Speaking on behalf of the developer, Dale Hunter of Hunter Planning said there was no requirement for the company to consult with the local community prior to submitting a planning application because the site for the proposed plant was smaller than two hectares.

He said the company was happy to answer any questions that the neighbours may have. “We have not been approached directly by anyone yet,” he said.

In his supporting statement for the planning application which was lodged on 22 February, Hunter said that with “the redevelopment of the Toft Pier and being located in the geographic centre of aquaculture developments, the site is ideally located”.

“At the moment, most aquaculture nets are transported to a facility in mainland Scotland to be washed and this has cost and biosecurity implications,” he added.

“The proposed development is designed to resolve these issues and meet market demand.”

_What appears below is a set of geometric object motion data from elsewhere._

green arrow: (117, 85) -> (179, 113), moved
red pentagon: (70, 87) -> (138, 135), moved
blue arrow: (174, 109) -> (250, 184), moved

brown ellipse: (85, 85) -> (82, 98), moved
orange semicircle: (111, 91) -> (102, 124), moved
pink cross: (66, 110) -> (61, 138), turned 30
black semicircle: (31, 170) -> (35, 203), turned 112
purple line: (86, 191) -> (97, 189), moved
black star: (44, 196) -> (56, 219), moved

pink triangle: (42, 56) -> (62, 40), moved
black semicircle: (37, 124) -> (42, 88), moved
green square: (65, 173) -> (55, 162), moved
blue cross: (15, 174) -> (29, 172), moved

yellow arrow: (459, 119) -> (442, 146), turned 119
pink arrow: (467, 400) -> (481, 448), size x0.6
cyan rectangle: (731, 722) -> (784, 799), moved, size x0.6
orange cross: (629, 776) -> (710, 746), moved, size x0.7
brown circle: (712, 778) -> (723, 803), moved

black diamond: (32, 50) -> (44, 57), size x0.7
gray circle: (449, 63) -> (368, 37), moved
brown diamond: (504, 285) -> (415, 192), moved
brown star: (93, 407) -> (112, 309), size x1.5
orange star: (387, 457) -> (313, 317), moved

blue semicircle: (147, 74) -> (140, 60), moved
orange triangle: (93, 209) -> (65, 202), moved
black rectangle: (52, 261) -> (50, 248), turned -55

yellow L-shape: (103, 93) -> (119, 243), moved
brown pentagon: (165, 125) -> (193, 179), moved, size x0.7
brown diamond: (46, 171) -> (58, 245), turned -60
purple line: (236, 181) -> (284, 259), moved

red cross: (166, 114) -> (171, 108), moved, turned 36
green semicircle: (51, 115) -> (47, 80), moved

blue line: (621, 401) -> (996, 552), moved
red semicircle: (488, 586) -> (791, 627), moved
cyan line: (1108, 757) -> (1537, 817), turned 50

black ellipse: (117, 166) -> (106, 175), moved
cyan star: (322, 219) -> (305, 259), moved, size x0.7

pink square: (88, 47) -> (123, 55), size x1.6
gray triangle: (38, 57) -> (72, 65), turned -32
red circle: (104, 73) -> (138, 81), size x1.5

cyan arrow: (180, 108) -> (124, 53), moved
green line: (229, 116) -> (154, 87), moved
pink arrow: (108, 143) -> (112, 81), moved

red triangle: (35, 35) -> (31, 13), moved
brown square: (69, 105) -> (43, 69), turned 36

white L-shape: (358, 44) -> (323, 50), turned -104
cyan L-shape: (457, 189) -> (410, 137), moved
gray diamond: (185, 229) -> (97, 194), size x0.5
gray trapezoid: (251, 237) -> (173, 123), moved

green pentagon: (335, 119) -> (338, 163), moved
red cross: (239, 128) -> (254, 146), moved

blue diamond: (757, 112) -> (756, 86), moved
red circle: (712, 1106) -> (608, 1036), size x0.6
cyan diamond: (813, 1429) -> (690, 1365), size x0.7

Grant Cumming of Grieg Seafood said that it was highly likely that all three salmon producers operating in Shetland would be interested at developing sites in the Sullom Voe area should the ban be lifted, but he refuted rumours that Grieg was already actively working on such plans.

Local councillor Alistair Cooper, meanwhile, said he was content to leave the application for the net cleaning plant to the planning process.

“Now that they [the local residents] have all objected and have raised their concern with planning and the developer has to recognise and deal with the objectors’ concern, I don’t have a locus in this,” he said.

“What happens in these cases is that the developer liaises through the planning department with the objections from the statutory consultees and the local residents. There is a process this is going through, and I don’t have a role in that process at the moment.

“That changes at the point if, the objections lead to a refusal of planning permission. In such a situation the developer is entitled to appeal, and the objectors can then have an advocate to speak on their behalf, and that advocate could be me, and I have done that in the past.”

The council’s roads service, which is one of the statutory consultees, is recommending refusal of the plans as they stand because the access to the proposed site is feared to intervene with queuing traffic and more generally the ferry terminal operation.